▶ **Instructions to follow**
Copy out exactly the stretch of the listing below that begins at the line containing "Engagement in the workplace" and ends at the line containing "Mindfulness refers to", and copy nothing outside it.

▶ **Recorded information**

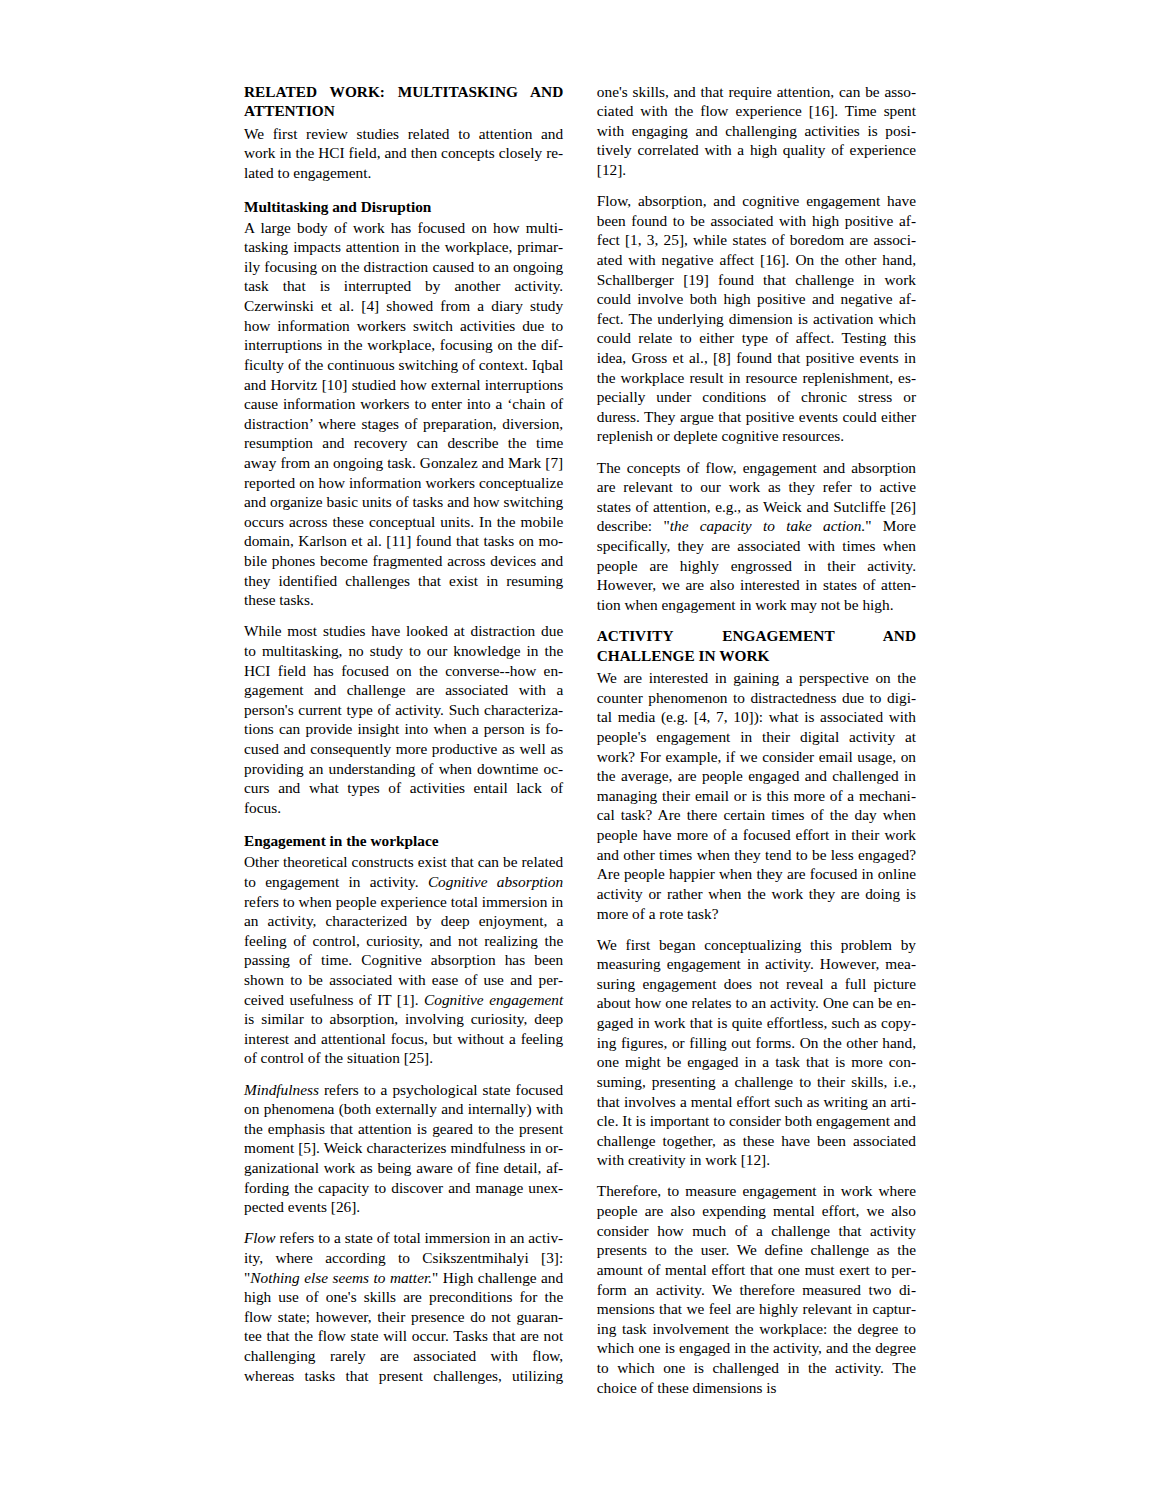Related Work: Multitasking and Attention
We first review studies related to attention and work in the HCI field, and then concepts closely related to engagement.
Multitasking and Disruption
A large body of work has focused on how multitasking impacts attention in the workplace, primarily focusing on the distraction caused to an ongoing task that is interrupted by another activity. Czerwinski et al. [4] showed from a diary study how information workers switch activities due to interruptions in the workplace, focusing on the difficulty of the continuous switching of context. Iqbal and Horvitz [10] studied how external interruptions cause information workers to enter into a ‘chain of distraction’ where stages of preparation, diversion, resumption and recovery can describe the time away from an ongoing task. Gonzalez and Mark [7] reported on how information workers conceptualize and organize basic units of tasks and how switching occurs across these conceptual units. In the mobile domain, Karlson et al. [11] found that tasks on mobile phones become fragmented across devices and they identified challenges that exist in resuming these tasks.
While most studies have looked at distraction due to multitasking, no study to our knowledge in the HCI field has focused on the converse--how engagement and challenge are associated with a person's current type of activity. Such characterizations can provide insight into when a person is focused and consequently more productive as well as providing an understanding of when downtime occurs and what types of activities entail lack of focus.
Engagement in the workplace
Other theoretical constructs exist that can be related to engagement in activity. Cognitive absorption refers to when people experience total immersion in an activity, characterized by deep enjoyment, a feeling of control, curiosity, and not realizing the passing of time. Cognitive absorption has been shown to be associated with ease of use and perceived usefulness of IT [1]. Cognitive engagement is similar to absorption, involving curiosity, deep interest and attentional focus, but without a feeling of control of the situation [25].
Mindfulness refers to a psychological state focused on phenomena (both externally and internally) with the emphasis that attention is geared to the present moment [5]. Weick characterizes mindfulness in organizational work as being aware of fine detail, affording the capacity to discover and manage unexpected events [26].
Flow refers to a state of total immersion in an activity, where according to Csikszentmihalyi [3]: "Nothing else seems to matter." High challenge and high use of one's skills are preconditions for the flow state; however, their presence do not guarantee that the flow state will occur. Tasks that are not challenging rarely are associated with flow, whereas tasks that present challenges, utilizing one's skills, and that require attention, can be associated with the flow experience [16]. Time spent with engaging and challenging activities is positively correlated with a high quality of experience [12].
Flow, absorption, and cognitive engagement have been found to be associated with high positive affect [1, 3, 25], while states of boredom are associated with negative affect [16]. On the other hand, Schallberger [19] found that challenge in work could involve both high positive and negative affect. The underlying dimension is activation which could relate to either type of affect. Testing this idea, Gross et al., [8] found that positive events in the workplace result in resource replenishment, especially under conditions of chronic stress or duress. They argue that positive events could either replenish or deplete cognitive resources.
The concepts of flow, engagement and absorption are relevant to our work as they refer to active states of attention, e.g., as Weick and Sutcliffe [26] describe: "the capacity to take action." More specifically, they are associated with times when people are highly engrossed in their activity. However, we are also interested in states of attention when engagement in work may not be high.
Activity Engagement and Challenge in Work
We are interested in gaining a perspective on the counter phenomenon to distractedness due to digital media (e.g. [4, 7, 10]): what is associated with people's engagement in their digital activity at work? For example, if we consider email usage, on the average, are people engaged and challenged in managing their email or is this more of a mechanical task? Are there certain times of the day when people have more of a focused effort in their work and other times when they tend to be less engaged? Are people happier when they are focused in online activity or rather when the work they are doing is more of a rote task?
We first began conceptualizing this problem by measuring engagement in activity. However, measuring engagement does not reveal a full picture about how one relates to an activity. One can be engaged in work that is quite effortless, such as copying figures, or filling out forms. On the other hand, one might be engaged in a task that is more consuming, presenting a challenge to their skills, i.e., that involves a mental effort such as writing an article. It is important to consider both engagement and challenge together, as these have been associated with creativity in work [12].
Therefore, to measure engagement in work where people are also expending mental effort, we also consider how much of a challenge that activity presents to the user. We define challenge as the amount of mental effort that one must exert to perform an activity. We therefore measured two dimensions that we feel are highly relevant in capturing task involvement the workplace: the degree to which one is engaged in the activity, and the degree to which one is challenged in the activity. The choice of these dimensions is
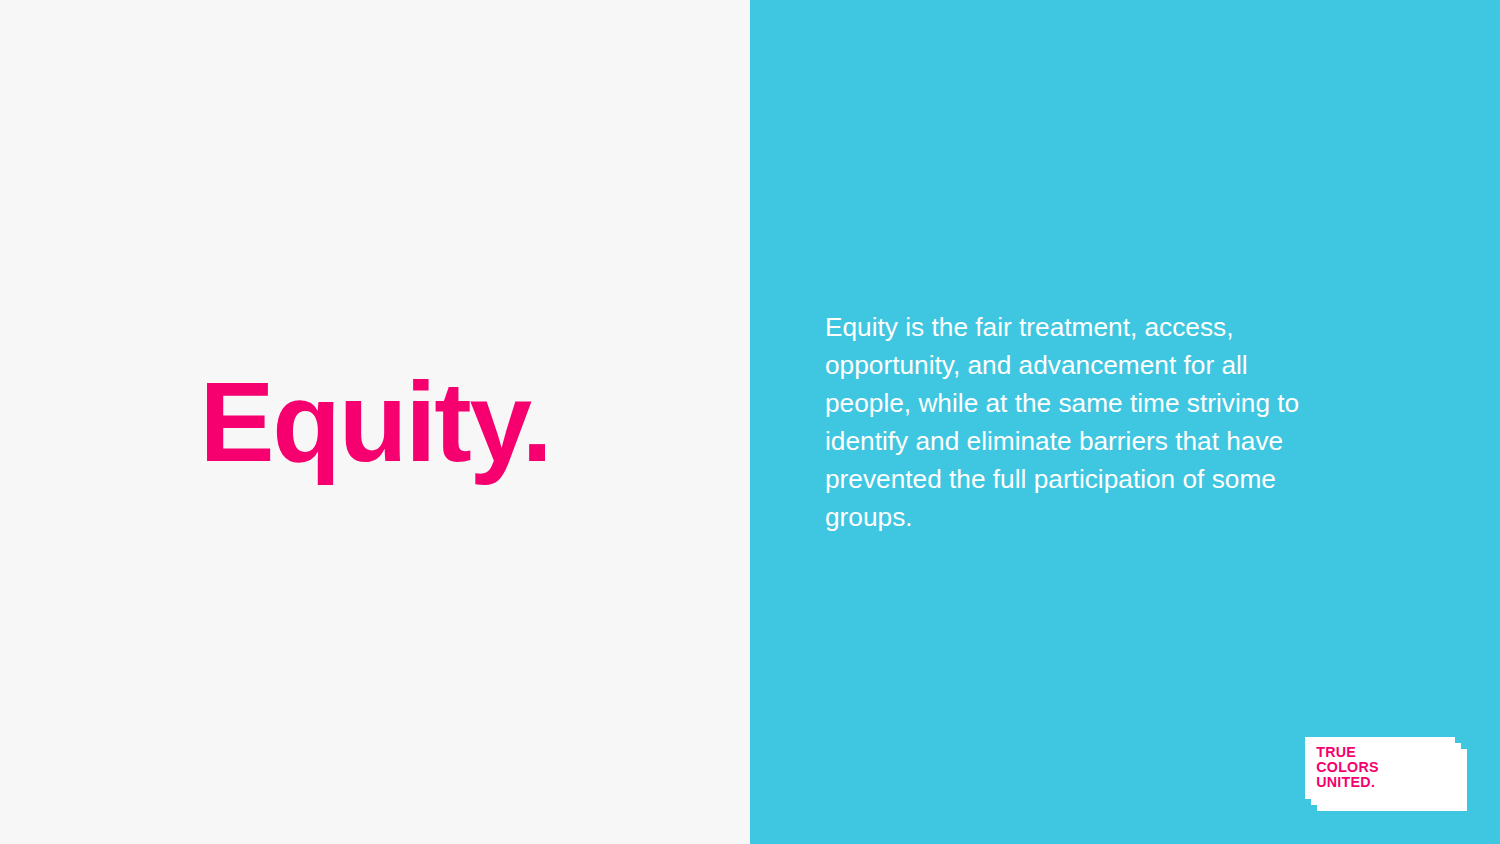Equity.
Equity is the fair treatment, access, opportunity, and advancement for all people, while at the same time striving to identify and eliminate barriers that have prevented the full participation of some groups.
TRUE COLORS UNITED.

▶ **Answer for this exercise**
Engagement in the workplace
Other theoretical constructs exist that can be related to engagement in activity. Cognitive absorption refers to when people experience total immersion in an activity, characterized by deep enjoyment, a feeling of control, curiosity, and not realizing the passing of time. Cognitive absorption has been shown to be associated with ease of use and perceived usefulness of IT [1]. Cognitive engagement is similar to absorption, involving curiosity, deep interest and attentional focus, but without a feeling of control of the situation [25].
Mindfulness refers to a psychological state focused on phenomena (both externally and internally) with the emphasis that attention is geared to the present moment [5]. Weick characterizes mindfulness in organizational work as being aware of fine detail, affording the capacity to discover and manage unexpected events [26].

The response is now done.